General purpose plastic:
In May, the destocking effect of the market was not very significant, and it will continue in the later period. In June, the market was mainly based on short-selling: on the one hand, in terms of equipment, most of the centralized maintenance devices were restarted in June, and the impact of equipment maintenance in June decreased. Especially polyolefin. From the demand side, the overall market demand remained weak in June. The downstream factories only maintained the demand for the main demand. There was no bright spot for the growth of the industry. It is expected that the price will fall within 3%.
Engineering plastics:
It is predicted that there will still be downside space in the engineering plastics market in June. Most products will not perform well due to the adipic acid, caprolactam and other raw materials markets, and the manufacturers have high inventory, and it is more likely that the manufacturers will continue to reduce their movements later. It is expected that the weak trend of the market will be basically established. It is expected that the products will generally continue to weaken, with a range of 3-5%.

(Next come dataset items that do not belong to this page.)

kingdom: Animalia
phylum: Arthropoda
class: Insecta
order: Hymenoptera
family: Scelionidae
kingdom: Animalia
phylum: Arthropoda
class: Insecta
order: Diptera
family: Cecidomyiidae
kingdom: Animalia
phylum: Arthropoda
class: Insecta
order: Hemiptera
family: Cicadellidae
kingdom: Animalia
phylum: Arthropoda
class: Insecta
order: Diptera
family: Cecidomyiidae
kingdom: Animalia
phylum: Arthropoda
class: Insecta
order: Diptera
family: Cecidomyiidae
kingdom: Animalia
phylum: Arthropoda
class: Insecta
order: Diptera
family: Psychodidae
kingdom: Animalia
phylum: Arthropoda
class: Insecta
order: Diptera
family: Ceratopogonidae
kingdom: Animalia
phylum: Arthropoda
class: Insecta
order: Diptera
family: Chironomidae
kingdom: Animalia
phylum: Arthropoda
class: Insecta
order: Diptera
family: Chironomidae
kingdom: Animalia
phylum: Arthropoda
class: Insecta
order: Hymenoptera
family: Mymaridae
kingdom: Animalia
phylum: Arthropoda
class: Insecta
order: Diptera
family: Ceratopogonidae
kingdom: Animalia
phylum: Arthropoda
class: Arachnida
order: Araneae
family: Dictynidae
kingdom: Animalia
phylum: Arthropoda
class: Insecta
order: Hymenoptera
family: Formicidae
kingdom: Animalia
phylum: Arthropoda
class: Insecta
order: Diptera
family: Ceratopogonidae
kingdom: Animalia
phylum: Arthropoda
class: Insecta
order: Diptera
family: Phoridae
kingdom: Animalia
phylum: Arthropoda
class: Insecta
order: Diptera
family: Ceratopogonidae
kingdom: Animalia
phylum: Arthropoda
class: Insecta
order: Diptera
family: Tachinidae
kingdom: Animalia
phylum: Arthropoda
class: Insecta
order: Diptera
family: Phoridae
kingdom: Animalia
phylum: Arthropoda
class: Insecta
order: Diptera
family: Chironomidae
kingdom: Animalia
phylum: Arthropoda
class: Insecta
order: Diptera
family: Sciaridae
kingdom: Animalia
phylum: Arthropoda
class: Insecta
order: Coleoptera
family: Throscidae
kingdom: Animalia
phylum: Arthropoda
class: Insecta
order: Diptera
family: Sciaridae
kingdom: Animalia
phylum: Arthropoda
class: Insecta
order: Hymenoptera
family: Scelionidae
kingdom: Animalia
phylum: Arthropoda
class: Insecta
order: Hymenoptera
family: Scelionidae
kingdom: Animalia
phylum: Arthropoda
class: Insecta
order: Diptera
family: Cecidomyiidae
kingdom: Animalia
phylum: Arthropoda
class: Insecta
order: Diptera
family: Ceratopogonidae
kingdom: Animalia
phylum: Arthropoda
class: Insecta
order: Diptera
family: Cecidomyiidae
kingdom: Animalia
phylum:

On the whole, the current market adjustment of the downturn market is basically established, and from the perspective of fundamentals and supply and demand, there is still no signal to stop the recovery. In June, rubber and plastic may remain weaker. The possibility of surface emptying is large, and low oil prices are still an important factor that constrains the recovery of costs. More importantly, the possibility of a change in supply and demand in the short term is small. The overall effect of destocking in the market in May is not satisfactory. In June, it will continue to fight against inventory, especially in the rubber field, which is the hardest hit area of ​​heavy stocks. Therefore, it is expected Rubber and plastic products will continue to fall in June. Considering that it has been falling for three consecutive months, and the decline has gradually slowed down, it is estimated that the market decline will further narrow in June. It is expected that there will still be 10-20 rubber and plastics indices. The drop space of the point will run to the range of 715-725.